"Take back your website" -Drupal Course from the Public Software Centre, IT for Change
(December 2011, Bengaluru)
A website which shares information across time and space can be the primary communication tool of an organization. The communication must be continuous and reflect the activities and learnings of the organization. Usually, NGOs spend significant money and outsource the creation of their website, without any in-house capacity in maintaining the website including uploading content. Due to this, the website remains static. Using a CMS like Drupal can enable the NGO to take charge of their website and make regular updates like uploading documents, sharing events' information, providing links, blogs of staff members etc.
This course is for
This course is for anyone wanting to become more familiar with how to build websites using drupal. It is an introductory course suitable for people with little to no website design experience. It will be completed over a series of three courses spread over 6 weeks. The courses are on December 6-7, January 4-6 and January 19-20. The courses will be conducted through a combination of lectures, hands-on practice, demonstration videos and assignments for the participants to complete.
Why Drupal
Drupal is the perhaps the most popular platform for building and managing websites. With a name that is Dutch for ‘village', the ‘Drupal' advantage lies in its community aspect. While over thousands of developers maintain the software, ‘tens of thousands' of community volunteers across the world continuously add new features, called modules, to the license-free software. Over 2% of the websites worldwide run on Drupal as the backend.

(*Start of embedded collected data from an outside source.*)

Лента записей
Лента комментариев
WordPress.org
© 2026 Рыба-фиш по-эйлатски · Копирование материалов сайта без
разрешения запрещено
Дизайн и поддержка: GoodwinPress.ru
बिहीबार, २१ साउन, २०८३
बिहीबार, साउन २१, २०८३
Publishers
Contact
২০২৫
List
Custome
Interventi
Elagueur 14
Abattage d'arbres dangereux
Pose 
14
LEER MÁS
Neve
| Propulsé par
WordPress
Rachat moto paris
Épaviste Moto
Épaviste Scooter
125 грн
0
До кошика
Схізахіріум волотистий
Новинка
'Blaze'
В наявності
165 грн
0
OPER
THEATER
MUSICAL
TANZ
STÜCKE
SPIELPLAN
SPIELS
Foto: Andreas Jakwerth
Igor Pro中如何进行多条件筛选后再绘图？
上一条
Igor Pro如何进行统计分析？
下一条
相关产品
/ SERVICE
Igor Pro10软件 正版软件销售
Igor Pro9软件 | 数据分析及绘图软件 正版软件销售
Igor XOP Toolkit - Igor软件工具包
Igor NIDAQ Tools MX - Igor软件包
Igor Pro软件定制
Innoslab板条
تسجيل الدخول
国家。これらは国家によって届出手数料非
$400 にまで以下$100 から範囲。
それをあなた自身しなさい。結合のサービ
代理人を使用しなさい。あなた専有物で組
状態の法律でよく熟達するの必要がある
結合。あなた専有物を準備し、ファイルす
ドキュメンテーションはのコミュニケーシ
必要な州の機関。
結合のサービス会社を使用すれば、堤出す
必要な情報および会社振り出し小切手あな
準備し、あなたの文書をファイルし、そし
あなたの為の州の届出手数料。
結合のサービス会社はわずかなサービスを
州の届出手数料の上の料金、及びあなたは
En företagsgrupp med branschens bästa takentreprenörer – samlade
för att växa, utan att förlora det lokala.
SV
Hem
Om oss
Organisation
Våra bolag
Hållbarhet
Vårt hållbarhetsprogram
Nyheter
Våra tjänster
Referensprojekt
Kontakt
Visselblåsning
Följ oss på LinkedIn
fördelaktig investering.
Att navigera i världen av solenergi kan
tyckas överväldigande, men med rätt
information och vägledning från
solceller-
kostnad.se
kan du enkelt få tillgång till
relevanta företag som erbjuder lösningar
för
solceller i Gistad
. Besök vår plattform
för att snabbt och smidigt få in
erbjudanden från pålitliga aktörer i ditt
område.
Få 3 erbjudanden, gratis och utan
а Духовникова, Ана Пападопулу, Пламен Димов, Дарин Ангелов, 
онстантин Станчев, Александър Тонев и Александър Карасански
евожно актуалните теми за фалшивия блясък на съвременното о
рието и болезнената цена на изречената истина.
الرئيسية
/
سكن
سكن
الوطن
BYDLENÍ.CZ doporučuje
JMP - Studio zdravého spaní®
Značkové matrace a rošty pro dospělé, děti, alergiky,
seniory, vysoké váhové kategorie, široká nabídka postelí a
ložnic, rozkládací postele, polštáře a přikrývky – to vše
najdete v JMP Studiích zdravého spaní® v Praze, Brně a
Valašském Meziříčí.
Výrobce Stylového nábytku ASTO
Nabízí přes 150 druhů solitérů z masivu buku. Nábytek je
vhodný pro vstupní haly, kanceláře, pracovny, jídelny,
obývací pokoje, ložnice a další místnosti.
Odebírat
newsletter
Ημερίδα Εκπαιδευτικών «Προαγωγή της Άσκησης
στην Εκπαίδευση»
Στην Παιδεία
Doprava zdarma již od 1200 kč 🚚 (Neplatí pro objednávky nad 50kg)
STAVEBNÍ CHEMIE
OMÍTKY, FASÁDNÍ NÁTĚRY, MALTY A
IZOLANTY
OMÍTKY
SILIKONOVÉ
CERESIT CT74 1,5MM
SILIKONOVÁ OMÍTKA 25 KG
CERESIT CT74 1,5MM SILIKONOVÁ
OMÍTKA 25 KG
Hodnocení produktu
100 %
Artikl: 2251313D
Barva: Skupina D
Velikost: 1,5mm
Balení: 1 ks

About the Public Software Centre, IT for Change
Knowledge Management & Knowledge Networking courses are conducted by Public Software Centre, IT for Change for public institutions to enable them adopt public software. The very nature of work of public institutions, which revolves around equity and social justice, places an imperative upon the organizations to adopt public software, accessible to all, especially to the community.
This is the third course in the KMKN series of courses. We had organized similar courses in December 2010 and August 2011 in Bangalore, to introduce organizations to Public Software as well as to develop an organizational policy around Public Software.